If you want to go a step further, the “D.A. Special” adds sausage and meatballs on top of all this. The meatballs are made in-house with a mix of pork and beef. Don’t worry, you can also get a sub with just the Italian meatballs.
The cold sandwiches are great for lunches to go. The Italian cold cut sandwich is layered with provolone, mortadella, capicola, salami, and ham. The generous spread of mayonnaise and mustard between the bread and lettuce makes it a little messy, but still worth it.
The deli closes at 4 p.m., so the business, which always relied heavily on office lunches, was hit hard when the Covid-19 pandemic began. “When the pandemic came, that was a game changer, because everybody ended up staying home and nobody was working in L.A.,” says Anthony Angiuli, “but what kept us alive was that the Dodger Stadium was turned into a testing site, and then into a vaccination site. Thousands of people that went to get vaccinated or to get tested would come to the deli to get something to eat.”

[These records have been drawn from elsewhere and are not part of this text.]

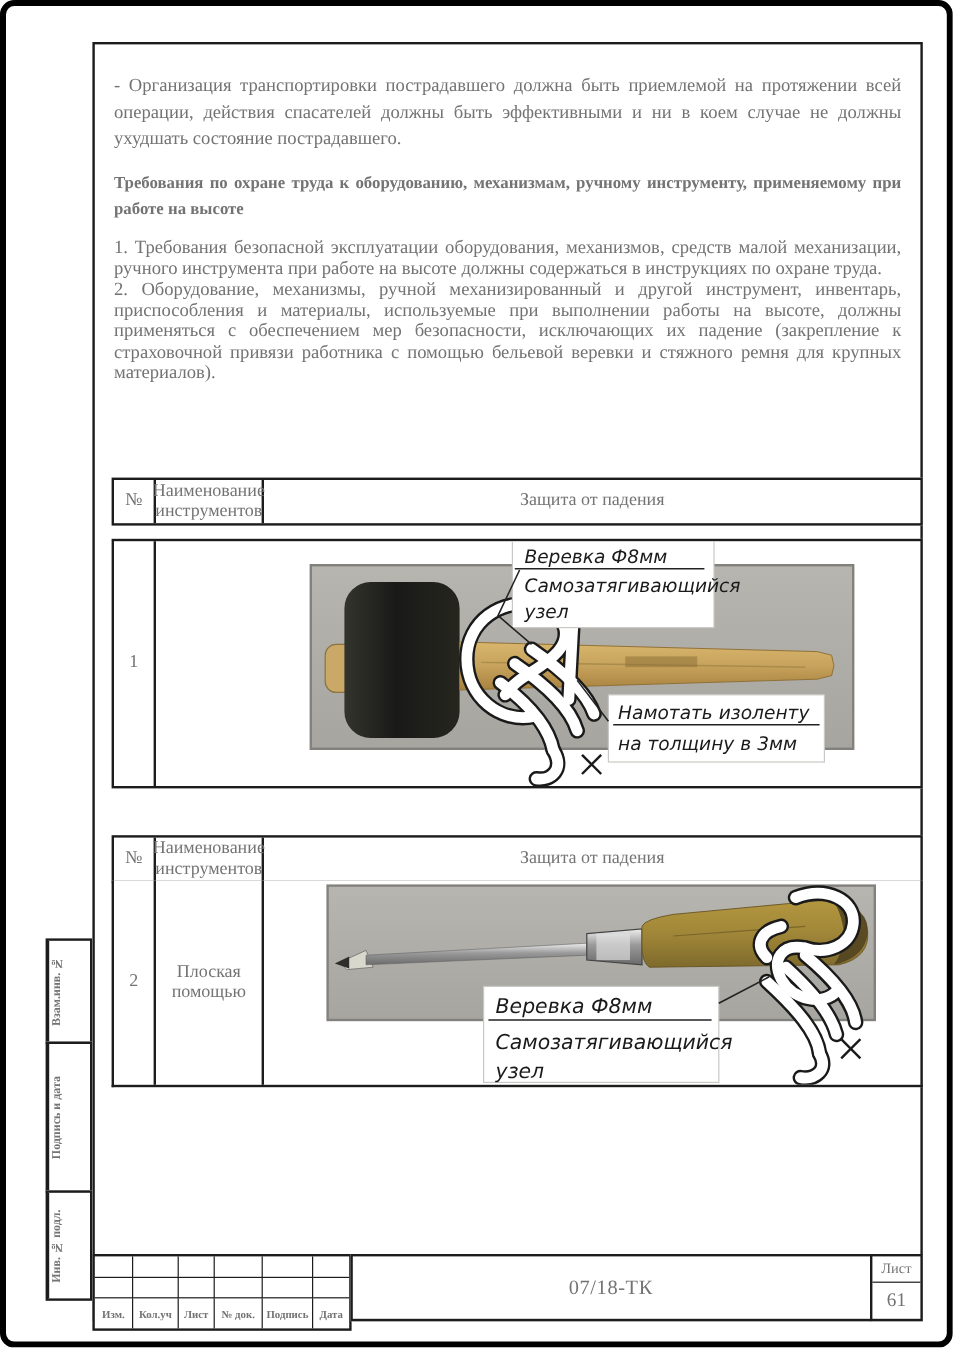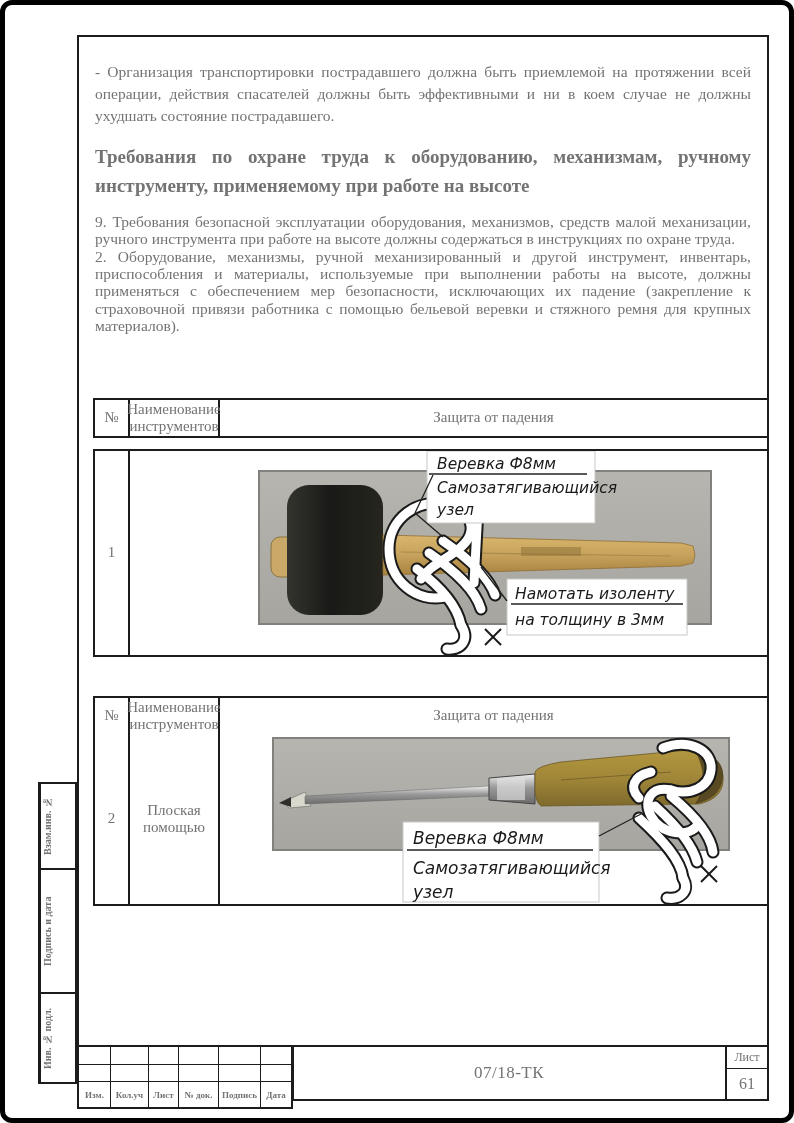--- a/index.html
+++ b/index.html
@@ -8,21 +8,21 @@
     border:5px solid #000;border-radius:12px;background:#fff;overflow:hidden;
     font-family:"Liberation Serif",serif;color:#737373;
   }
   .frame{
     position:absolute;left:72px;top:30px;width:692px;height:1066px;
     box-sizing:border-box;border:2px solid #1c1c1c;
   }
   
   .content{position:absolute;left:90px;top:56px;width:656px;}
   .intro{margin:0;font-size:15.5px;line-height:1.42;text-align:justify;}
-  .heading{margin:16px 0 0 0;font-size:19px;font-weight:bold;line-height:1.5;text-align:justify;}
+  .heading{margin:16px 0 0 0;font-size:14px;font-weight:bold;line-height:1.5;text-align:justify;}
   .items{margin-top:13px;}
   .items p{margin:0;font-size:15.5px;line-height:1.12;text-align:justify;}
   
   .tbl{position:absolute;left:88px;width:676px;box-sizing:border-box;
        border:2px solid #1c1c1c;display:flex;background:#fff;}
   .tbl .cell{box-sizing:border-box;border-right:2px solid #1c1c1c;
        display:flex;align-items:center;justify-content:center;text-align:center;
        font-size:15px;line-height:1.15;}
   .tbl .cell:last-child{border-right:none;}
   .c-num{width:35px;}
@@ -66,21 +66,21 @@
 </head>
 <body>
 
 <div class="page">
   <div class="frame"></div>
 
   <div class="content">
     <p class="intro">- Организация транспортировки пострадавшего должна быть приемлемой на протяжении всей операции, действия спасателей должны быть эффективными и ни в коем случае не должны ухудшать состояние пострадавшего.</p>
     <p class="heading">Требования по охране труда к оборудованию, механизмам, ручному инструменту, применяемому при работе на высоте</p>
     <div class="items">
-      <p>9. Требования безопасной эксплуатации оборудования, механизмов, средств малой механизации, ручного инструмента при работе на высоте должны содержаться в инструкциях по охране труда.</p>
+      <p>1. Требования безопасной эксплуатации оборудования, механизмов, средств малой механизации, ручного инструмента при работе на высоте должны содержаться в инструкциях по охране труда.</p>
       <p>2. Оборудование, механизмы, ручной механизированный и другой инструмент, инвентарь, приспособления и материалы, используемые при выполнении работы на высоте, должны применяться с обеспечением мер безопасности, исключающих их падение (закрепление к страховочной привязи работника с помощью бельевой веревки и стяжного ремня для крупных материалов).</p>
     </div>
   </div>
 
   <div class="tbl hdr1">
     <div class="cell c-num">№</div>
     <div class="cell c-name">Наименование инструментов</div>
     <div class="cell c-prot">Защита от падения</div>
   </div>
 

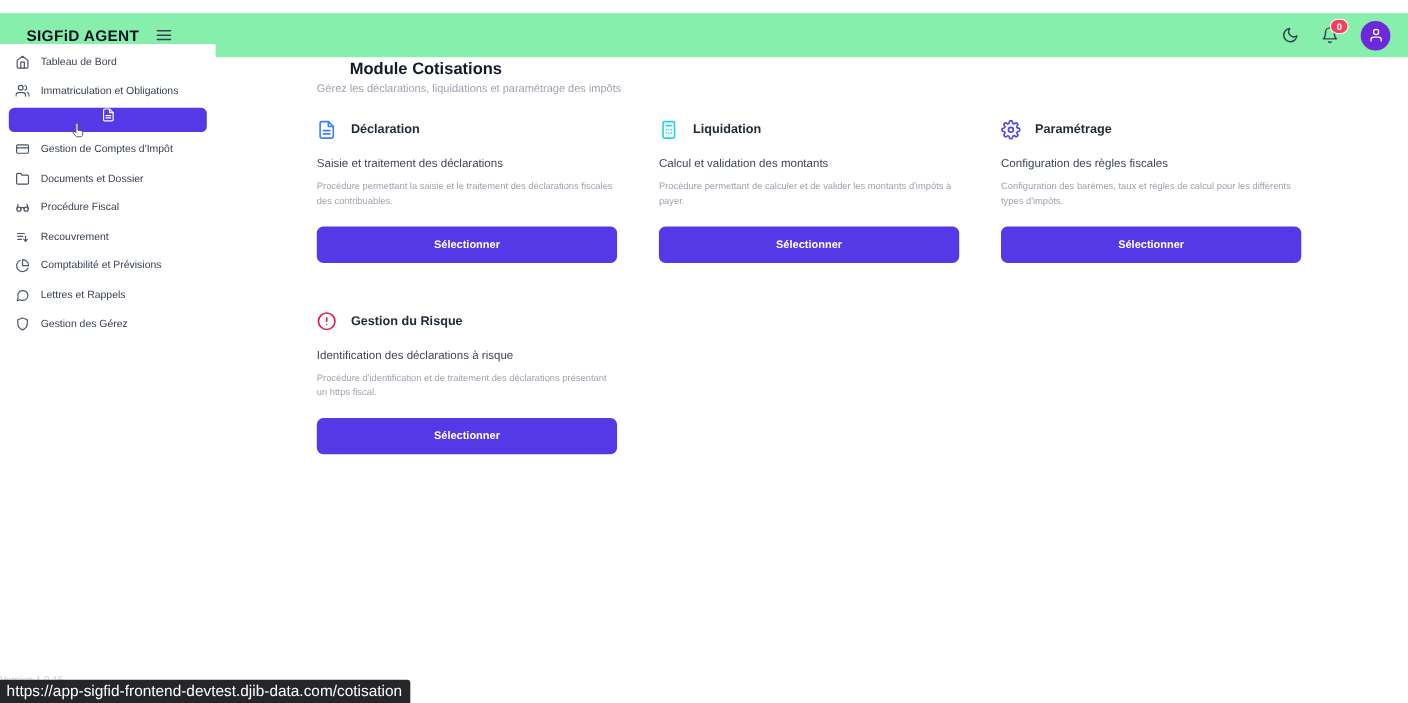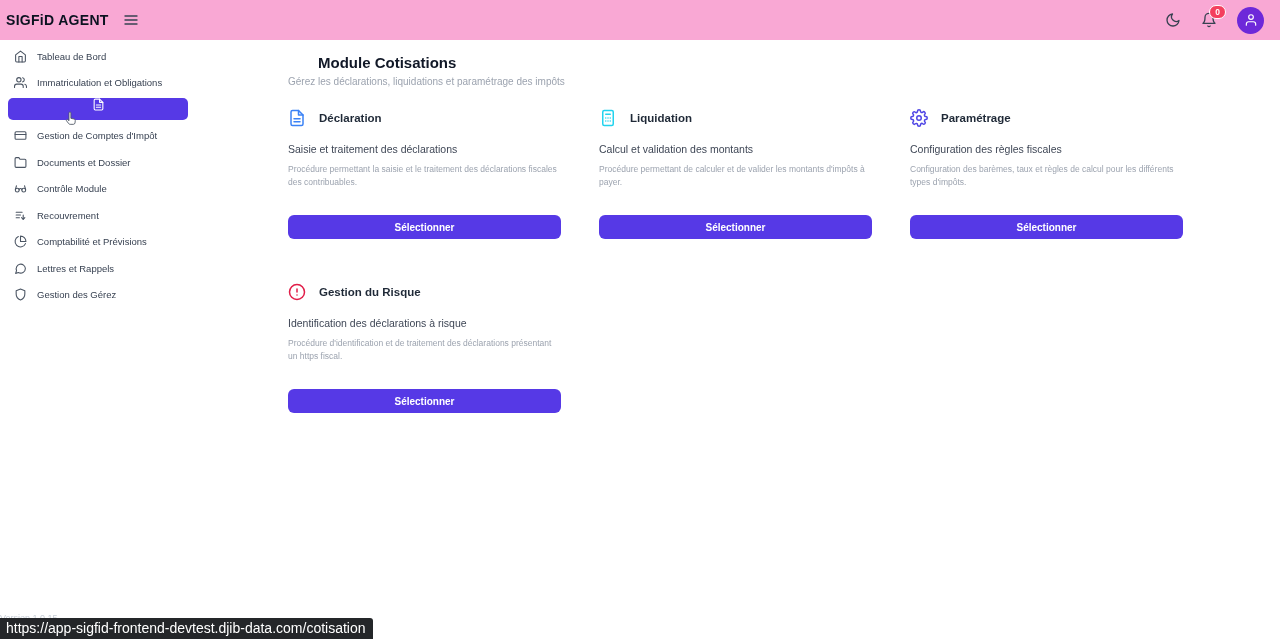--- a/index.html
+++ b/index.html
@@ -11,22 +11,23 @@
     color: #1f2937;
   }
   svg { display: block; }
 
   
   .header {
     height: 40px;
     display: flex;
     align-items: center;
     justify-content: space-between;
-    padding: 0 16px 0 6px;
-    background: #f9a8d4;
+    padding: 0 16px 0 24px;
+    background: #86efac;
+    margin-top: 12px;
   }
   .header-left { display: flex; align-items: center; gap: 14px; }
   .logo {
     font-size: 14px;
     font-weight: 700;
     letter-spacing: .3px;
     color: #0b1220;
     white-space: nowrap;
   }
   .icon-btn {
@@ -98,21 +99,21 @@
     row-gap: 44px;
   }
   .card { display: flex; flex-direction: column; height: 130px; }
   .card-head { display: flex; align-items: center; gap: 13px; }
   .c-icon svg { width: 18px; height: 18px; }
   .c-title { font-size: 11.5px; font-weight: 700; color: #1f2937; }
   .c-sub { margin-top: 16px; font-size: 10.5px; color: #3f4756; }
   .c-desc { margin-top: 8px; font-size: 8.5px; line-height: 1.5; color: #9ca3af; }
   .select-btn {
     margin-top: auto;
-    height: 24px; width: 100%;
+    height: 33px; width: 100%;
     border: none; border-radius: 6px;
     background: #5639e6; color: #fff;
     font-family: "Liberation Sans", sans-serif;
     font-size: 10px; font-weight: 700;
     cursor: pointer;
   }
 
   
   .cursor-pointer { position: absolute; left: 63px; top: 110px; pointer-events: none; }
   .statusbar {
@@ -215,21 +216,21 @@
     <li class="side-item">
       <span class="s-icon">
           <svg viewBox="0 0 24 24" fill="none" stroke="currentColor" stroke-width="2" stroke-linecap="round" stroke-linejoin="round">
             <circle cx="6" cy="15" r="3.5"></circle>
             <circle cx="18" cy="15" r="3.5"></circle>
             <path d="M9.5 14.5a2.5 2.5 0 0 1 5 0"></path>
             <path d="M2.5 14l2-7"></path>
             <path d="M21.5 14l-2-7"></path>
           </svg>
         </span>
-      <span>Contrôle Module</span>
+      <span>Procédure Fiscal</span>
     </li>
     <li class="side-item">
       <span class="s-icon">
           <svg viewBox="0 0 24 24" fill="none" stroke="currentColor" stroke-width="2" stroke-linecap="round" stroke-linejoin="round">
             <line x1="4" y1="6" x2="15" y2="6"></line>
             <line x1="4" y1="11" x2="12" y2="11"></line>
             <line x1="4" y1="16" x2="10" y2="16"></line>
             <path d="M17 11v8"></path>
             <path d="M14 16l3 3 3-3"></path>
           </svg>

Even when businesses reopened after the pandemic shutdown, the Angiuli brothers had to find a different clientele. Although a lot of people did go back to the office, the daytime lunch rush is just not what it used to be. So Eastside Deli turned to social media and the team started posting videos to their Instagram feed. Eventually, each reel garnered hundreds of thousands of views, helping to bring in a younger crowd. “You got the younger generation, that’s a big help,” says Anthony, “Today, I don’t know what it is…I guess in the new generation, everybody’s foodies.”
Now that social media has helped to get them busy again, they’re slowing down those efforts to focus on the work at the deli itself. “It took a lot of years for my father and my uncle to get it where it was at because it was all word of mouth,” Anthony explains, “My father didn’t really believe in advertising, so it just took hard work to be where this business is today.”
For decades, the deli has survived as a business in a primarily residential area. Tucked just behind the 110 freeway, it doesn’t get a lot of foot or car traffic. Most of the customers who come here already knew about it somehow.
At any rate, between their loyal clientele, new customers from social media, and word of mouth, business has bounced back since the pandemic. At 95 years old, the deli is thriving. “I think, today, business is much better than it was before Covid,” Anthony concludes. We certainly hope to see another century of sandwiches from Eastside Italian Deli.